Des impacts sous-estimés

Lettre adressée au premier ministre du Canada, Justin Trudeau.

La légalisation de quatre plants de cannabis pour fins récréatives aux maisons est de nature, estimez-vous, à aider l’État de façon significative à combattre le marché noir. Malgré l’opposition formelle du Québec et du Manitoba, vous maintenez cette orientation.

Les plants qui pousseront dans une multitude de familles seront, selon vous, autant de munitions offertes à l’État dans sa lutte contre le crime organisé. La légalisation de la culture du cannabis à domicile prend donc l’allure d’une mobilisation. Le message que vous adressez alors aux familles est celui-ci: ne vous demandez pas pour quelle raison vous cultiveriez du cannabis chez vous, demandez-vous plutôt pour quelle raison vous ne le feriez pas.

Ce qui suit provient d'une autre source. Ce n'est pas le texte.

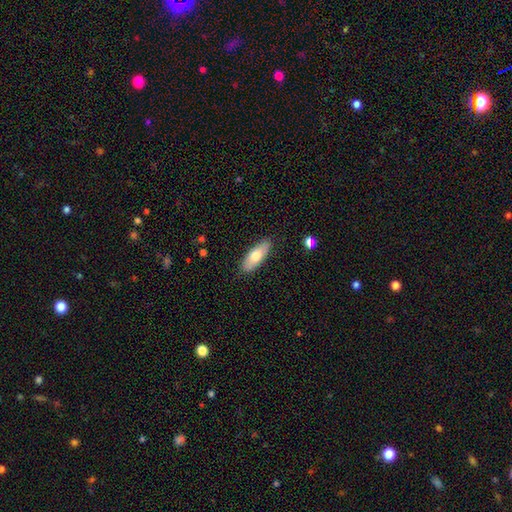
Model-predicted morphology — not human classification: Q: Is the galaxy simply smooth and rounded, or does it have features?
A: smooth — 71%.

Monsieur Trudeau, avez-vous bien évalué l’impact de la culture de cette plante au sein des familles? La vie familiale sera-t-elle plus heureuse? C’est la question essentielle à se poser. Qui peut répondre? Mais la vie sera certainement plus compliquée. Ne l’est-elle pas déjà assez?

Légaliser la culture du cannabis jusque dans les familles est une décision politique extrêmement sérieuse. Vous ne l’avez sûrement pas prise à la légère; vous avez sans doute consulté beaucoup d’experts en cette matière. Baudelaire a été l’un de ceux-là, je l’espère, car son expertise dans le cannabis est reconnue mondialement pour sa qualité.

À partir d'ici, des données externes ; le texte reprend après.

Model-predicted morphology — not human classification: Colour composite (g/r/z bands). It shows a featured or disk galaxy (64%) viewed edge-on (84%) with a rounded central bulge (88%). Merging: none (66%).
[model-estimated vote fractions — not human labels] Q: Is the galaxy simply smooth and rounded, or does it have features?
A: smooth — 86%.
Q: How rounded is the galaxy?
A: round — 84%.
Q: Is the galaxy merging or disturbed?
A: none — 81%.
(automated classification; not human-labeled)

J’ai relu de larges extraits de son ouvrage Les paradis artificiels avant de vous écrire. Or, il porte un jugement accablant sur cette drogue. «Je montrerai, a-t-il écrit, les inconvénients du haschich, dont le moindre […] est d’être antisocial.» Car c’est une drogue «qui fait enfler le moi, qui le rend hyperbolique», écrit-il encore. Ce moi provoque alors le délitement du lien social et donne des joies qui sont «des joies solitaires», conclut-il.

Le témoignage de plusieurs ex-consommateurs que j’ai interrogés avant de vous écrire cette lettre sur l’effet du cannabis a confirmé largement son constat. Ils m’ont tous dit que, lorsqu’ils en consommaient, ils entraient dans une bulle, devenant étrangers aux autres.

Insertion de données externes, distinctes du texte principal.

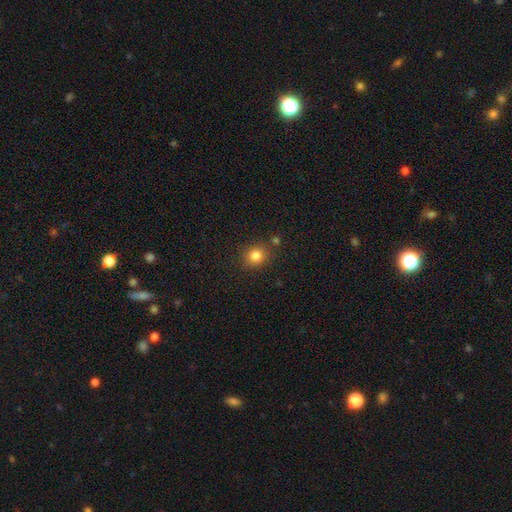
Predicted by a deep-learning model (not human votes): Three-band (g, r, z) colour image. It shows a smooth galaxy with no disk features (83%) that is round (82%). Merging: none (82%).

Antisocial, le cannabis fera mal au maillage familial. Déjà les parents peinent à assumer le vivre ensemble de la famille, à la protéger contre sa désunion. Si le cannabis est une arme contre le crime organisé, elle se retournera contre la famille elle-même.

Monsieur le premier ministre, ou bien vous n’avez pas lu Baudelaire et interrogé d’ex-consommateurs, et alors vous n’aimez pas la vérité; ou bien vous l’avez fait et alors vous n’aimez pas la famille. Mais je serais très heureux si vous pouviez me prouver que c’est là un faux dilemme.